Vous êtes réputée pour votre créativité…
Simone Menezes – Il est toujours nécessaire de trouver un projet qui a du sens selon moi. Il ne faut pas juste jouer Beethoven, mais avoir quelque chose à dire en plus. C’est le cas avec l’album Accents*, joué par l’Ensemble K, l’orchestre multiculturel que j’ai créé. Ou bien avec le spectacle musical et visuel Forêt d’Amazonie**, qui projette des photos de Sebastião Salgado [photographe brésilien] pendant que l’on interprète la musique d’Heitor Villa-Lobos. On a vraiment l’impression d’être dans cette forêt. Je suis sensible à l’écologie, les rapports de l’homme avec la nature sont un point essentiel de l’humanité.
Que se passe-t-il quand vous vous retrouvez face à l’orchestre ?
Simone Menezes – C’est d’abord très mental. Un musicien qui joue lit une ligne de la partition, alors qu’un chef en lit une vingtaine. Tout le cerveau est connecté et, en même temps, c’est très physique, car je pense que ma musique ne sort pas du cerveau mais du ventre, notre deuxième cerveau. Ce travail nécessite force et endurance. Après une semaine de répétitions, on perd en général 1 ou 2 kilos. Mais on les reprend vite !
Je pense qu’au départ être une femme a été un handicap.
Quels autres projets avez-vous ?
Simone Menezes – Je vais diriger le ballet les Ailes du désir à Strasbourg et à Mulhouse. Puis l’Orchestre national de Bretagne, avec notamment le pianiste Simon Ghraichy, et ensuite l’Orchestre Dijon-Bourgogne pour un hommage à Astor Piazzolla.
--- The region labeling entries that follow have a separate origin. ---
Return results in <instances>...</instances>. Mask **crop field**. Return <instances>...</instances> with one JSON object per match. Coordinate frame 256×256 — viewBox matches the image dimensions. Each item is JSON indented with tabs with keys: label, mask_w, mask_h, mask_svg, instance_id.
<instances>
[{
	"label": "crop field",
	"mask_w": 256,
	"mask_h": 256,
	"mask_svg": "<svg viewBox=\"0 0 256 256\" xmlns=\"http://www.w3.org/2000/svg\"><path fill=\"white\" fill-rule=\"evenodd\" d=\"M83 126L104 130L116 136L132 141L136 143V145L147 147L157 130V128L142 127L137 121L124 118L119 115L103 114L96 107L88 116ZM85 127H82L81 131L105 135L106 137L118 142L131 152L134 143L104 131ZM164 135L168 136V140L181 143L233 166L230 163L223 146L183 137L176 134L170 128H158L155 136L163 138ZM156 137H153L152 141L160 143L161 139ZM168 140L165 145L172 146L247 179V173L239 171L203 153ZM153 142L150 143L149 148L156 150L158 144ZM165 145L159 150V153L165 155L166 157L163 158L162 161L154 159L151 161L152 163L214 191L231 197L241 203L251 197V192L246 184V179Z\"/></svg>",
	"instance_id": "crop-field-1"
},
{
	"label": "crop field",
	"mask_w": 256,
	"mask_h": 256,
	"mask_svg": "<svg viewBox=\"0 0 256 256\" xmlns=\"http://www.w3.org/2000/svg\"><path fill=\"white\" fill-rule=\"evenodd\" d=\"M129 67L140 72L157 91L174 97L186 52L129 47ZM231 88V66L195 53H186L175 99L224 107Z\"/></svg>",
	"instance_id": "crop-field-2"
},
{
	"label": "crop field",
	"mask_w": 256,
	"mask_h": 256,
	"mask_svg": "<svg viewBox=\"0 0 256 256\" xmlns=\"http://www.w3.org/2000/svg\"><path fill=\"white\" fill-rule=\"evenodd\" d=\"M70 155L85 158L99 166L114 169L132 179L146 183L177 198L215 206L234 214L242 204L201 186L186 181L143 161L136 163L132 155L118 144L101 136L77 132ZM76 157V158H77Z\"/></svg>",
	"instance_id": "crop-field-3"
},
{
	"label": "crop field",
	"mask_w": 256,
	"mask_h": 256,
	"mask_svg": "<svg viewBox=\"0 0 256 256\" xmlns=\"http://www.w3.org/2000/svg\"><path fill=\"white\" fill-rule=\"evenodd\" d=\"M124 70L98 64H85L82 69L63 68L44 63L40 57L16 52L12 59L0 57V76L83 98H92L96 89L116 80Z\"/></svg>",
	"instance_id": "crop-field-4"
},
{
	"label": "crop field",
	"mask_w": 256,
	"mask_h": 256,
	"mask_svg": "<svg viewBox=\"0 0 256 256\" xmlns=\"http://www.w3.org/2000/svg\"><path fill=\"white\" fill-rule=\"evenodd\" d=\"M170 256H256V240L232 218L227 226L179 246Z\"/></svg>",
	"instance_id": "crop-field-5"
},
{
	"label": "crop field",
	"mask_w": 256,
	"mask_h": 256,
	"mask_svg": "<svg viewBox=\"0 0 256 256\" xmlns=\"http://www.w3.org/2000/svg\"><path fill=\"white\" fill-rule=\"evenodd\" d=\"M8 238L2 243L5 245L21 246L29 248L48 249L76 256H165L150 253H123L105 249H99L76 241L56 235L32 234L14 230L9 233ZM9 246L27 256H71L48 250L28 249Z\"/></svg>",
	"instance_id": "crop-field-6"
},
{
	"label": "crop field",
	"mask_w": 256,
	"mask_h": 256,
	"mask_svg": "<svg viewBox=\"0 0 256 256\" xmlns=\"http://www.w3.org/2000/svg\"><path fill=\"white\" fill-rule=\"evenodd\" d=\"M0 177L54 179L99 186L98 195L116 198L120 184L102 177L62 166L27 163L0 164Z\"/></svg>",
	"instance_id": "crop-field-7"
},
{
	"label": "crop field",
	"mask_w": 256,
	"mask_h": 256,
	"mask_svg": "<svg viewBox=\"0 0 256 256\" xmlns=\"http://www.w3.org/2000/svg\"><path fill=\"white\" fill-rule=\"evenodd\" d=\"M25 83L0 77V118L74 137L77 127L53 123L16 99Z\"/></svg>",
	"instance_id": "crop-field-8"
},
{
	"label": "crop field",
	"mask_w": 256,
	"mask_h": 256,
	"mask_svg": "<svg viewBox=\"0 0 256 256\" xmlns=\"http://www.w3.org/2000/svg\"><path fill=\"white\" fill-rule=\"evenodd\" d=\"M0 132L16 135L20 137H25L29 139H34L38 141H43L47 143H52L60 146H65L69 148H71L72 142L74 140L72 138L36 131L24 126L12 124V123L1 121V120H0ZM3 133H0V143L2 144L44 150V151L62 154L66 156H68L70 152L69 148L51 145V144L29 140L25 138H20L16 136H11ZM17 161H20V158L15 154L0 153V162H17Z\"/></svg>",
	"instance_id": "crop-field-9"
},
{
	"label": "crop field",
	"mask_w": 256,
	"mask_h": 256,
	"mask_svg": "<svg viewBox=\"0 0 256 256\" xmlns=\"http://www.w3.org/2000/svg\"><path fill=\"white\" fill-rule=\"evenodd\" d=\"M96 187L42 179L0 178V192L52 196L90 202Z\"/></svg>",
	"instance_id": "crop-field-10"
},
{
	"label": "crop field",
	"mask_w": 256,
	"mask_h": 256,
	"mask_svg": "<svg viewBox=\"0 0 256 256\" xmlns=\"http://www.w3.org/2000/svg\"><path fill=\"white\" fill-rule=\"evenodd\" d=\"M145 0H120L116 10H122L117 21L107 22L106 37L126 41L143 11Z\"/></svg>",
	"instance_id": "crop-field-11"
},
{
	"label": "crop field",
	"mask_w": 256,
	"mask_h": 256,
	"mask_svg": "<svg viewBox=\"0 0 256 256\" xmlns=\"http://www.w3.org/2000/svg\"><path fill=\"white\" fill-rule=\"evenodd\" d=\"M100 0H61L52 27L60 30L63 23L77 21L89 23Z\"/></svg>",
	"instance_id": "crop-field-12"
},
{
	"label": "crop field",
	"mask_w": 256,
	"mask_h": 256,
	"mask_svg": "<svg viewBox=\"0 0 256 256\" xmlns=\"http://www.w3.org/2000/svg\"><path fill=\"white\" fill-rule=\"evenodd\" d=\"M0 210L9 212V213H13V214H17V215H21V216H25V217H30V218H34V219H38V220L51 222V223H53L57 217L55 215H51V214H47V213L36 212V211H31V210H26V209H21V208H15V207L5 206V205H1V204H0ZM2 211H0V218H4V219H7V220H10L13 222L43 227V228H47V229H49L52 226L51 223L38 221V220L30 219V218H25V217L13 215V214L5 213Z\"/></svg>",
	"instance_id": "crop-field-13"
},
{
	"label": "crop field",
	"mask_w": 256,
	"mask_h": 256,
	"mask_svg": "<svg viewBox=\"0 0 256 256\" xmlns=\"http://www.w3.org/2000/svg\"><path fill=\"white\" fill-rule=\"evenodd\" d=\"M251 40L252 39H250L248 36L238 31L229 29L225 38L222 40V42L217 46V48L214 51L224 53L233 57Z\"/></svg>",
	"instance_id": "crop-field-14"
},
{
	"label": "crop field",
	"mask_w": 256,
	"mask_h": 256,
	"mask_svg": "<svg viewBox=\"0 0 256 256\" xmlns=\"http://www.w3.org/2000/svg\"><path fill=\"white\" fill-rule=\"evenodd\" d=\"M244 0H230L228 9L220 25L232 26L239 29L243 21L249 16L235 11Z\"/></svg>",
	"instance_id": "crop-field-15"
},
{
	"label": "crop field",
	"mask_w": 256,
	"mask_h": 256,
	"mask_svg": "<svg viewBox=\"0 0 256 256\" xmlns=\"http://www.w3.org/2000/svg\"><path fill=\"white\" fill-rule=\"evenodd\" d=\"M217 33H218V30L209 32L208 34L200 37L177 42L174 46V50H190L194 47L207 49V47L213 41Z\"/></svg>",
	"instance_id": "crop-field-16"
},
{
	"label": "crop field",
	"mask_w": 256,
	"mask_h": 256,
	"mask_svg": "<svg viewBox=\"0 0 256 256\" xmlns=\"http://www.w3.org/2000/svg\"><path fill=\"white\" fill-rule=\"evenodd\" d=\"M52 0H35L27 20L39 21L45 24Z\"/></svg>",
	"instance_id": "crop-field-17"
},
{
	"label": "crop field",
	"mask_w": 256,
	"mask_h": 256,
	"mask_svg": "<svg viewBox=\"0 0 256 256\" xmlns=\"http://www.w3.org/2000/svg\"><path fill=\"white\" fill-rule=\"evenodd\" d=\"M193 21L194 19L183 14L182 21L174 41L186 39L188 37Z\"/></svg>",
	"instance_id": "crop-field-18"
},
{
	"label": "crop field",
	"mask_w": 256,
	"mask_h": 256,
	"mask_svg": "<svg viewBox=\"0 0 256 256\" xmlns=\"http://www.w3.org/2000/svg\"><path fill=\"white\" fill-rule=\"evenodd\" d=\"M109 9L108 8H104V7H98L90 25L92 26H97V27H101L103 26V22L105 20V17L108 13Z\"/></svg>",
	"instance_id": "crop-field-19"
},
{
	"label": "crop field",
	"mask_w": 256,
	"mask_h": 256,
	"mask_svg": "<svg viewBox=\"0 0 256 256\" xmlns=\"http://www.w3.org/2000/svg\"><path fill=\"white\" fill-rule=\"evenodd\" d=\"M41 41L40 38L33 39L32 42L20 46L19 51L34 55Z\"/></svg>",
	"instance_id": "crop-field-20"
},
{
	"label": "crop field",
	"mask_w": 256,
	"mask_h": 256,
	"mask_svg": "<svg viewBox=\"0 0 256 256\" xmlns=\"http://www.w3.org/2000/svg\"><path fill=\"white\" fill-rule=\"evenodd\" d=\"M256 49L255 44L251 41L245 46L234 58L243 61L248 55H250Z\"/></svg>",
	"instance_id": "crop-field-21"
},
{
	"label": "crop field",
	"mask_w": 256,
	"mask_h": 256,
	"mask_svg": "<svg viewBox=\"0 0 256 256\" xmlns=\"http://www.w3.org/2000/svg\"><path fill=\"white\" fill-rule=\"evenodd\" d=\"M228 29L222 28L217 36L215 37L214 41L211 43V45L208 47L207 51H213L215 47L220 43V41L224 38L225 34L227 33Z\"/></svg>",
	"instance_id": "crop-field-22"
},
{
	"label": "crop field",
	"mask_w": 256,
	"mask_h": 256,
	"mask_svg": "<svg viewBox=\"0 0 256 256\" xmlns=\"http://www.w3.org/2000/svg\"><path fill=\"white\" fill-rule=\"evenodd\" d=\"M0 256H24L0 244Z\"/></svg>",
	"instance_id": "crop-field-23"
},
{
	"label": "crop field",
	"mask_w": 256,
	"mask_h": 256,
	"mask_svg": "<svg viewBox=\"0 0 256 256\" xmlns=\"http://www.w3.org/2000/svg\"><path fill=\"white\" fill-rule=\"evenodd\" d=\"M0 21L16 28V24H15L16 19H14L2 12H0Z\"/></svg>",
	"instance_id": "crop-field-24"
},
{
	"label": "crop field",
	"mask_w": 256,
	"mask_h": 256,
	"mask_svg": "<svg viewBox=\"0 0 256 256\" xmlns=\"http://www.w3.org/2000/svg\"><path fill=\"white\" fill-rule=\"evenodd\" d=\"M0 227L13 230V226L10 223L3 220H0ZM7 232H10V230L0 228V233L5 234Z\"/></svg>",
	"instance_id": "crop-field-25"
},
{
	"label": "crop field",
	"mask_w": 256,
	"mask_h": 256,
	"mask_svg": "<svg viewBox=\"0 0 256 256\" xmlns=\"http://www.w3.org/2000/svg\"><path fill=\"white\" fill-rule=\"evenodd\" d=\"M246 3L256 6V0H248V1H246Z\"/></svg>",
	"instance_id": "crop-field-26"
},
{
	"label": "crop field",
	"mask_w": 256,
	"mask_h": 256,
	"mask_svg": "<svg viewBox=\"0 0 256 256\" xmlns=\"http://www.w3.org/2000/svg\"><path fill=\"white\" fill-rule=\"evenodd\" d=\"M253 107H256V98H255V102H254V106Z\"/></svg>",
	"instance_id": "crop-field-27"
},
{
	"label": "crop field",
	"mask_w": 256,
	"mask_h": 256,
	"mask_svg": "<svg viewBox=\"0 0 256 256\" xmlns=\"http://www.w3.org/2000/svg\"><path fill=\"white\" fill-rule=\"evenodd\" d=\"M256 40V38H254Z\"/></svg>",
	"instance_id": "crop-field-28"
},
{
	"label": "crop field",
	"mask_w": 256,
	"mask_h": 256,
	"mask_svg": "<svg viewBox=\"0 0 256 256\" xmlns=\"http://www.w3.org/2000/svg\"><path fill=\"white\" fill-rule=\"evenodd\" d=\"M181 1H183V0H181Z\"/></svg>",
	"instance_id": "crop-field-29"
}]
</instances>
Qui sont vos compositeurs préférés ?
Simone Menezes – J’adore Beethoven, Debussy, Villa-Lobos, mais j’aime également le jazz, la musique populaire brésilienne. En revanche, je n’aime pas le rock. J’ai déjà beaucoup trop d’énergie en moi et en écouter risque de m’en donner encore plus. Je me réveille à 6 heures du matin, je me couche à minuit, je n’arrête jamais ! J’aime faire bouger tous les gens autour de moi. J’ai besoin de très peu de vacances : un jour ou deux me suffsent. C’est ma nature, j’ai 43 ans, mais on pense que j’en ai 28. Il faut que je commence à laisser apparaître mes cheveux blancs !
En quoi vous sentez-vous italienne ?
Simone Menezes – J’aime la bonne nourriture, l’opéra. La culture italienne, c’est aussi ce côté extraverti, cette capacité à parler, à s’exprimer avec les mains. D’ailleurs, c’est peut-être quand il m’arrive de diriger avec mes mains, et non avec une baguette, que l’on voit que je suis également italienne.
* Aparté, sortie le 15 janvier.
** A la Philharmonie de Paris, le 10 avril. Autres dates de concerts sur simonemenezes.com.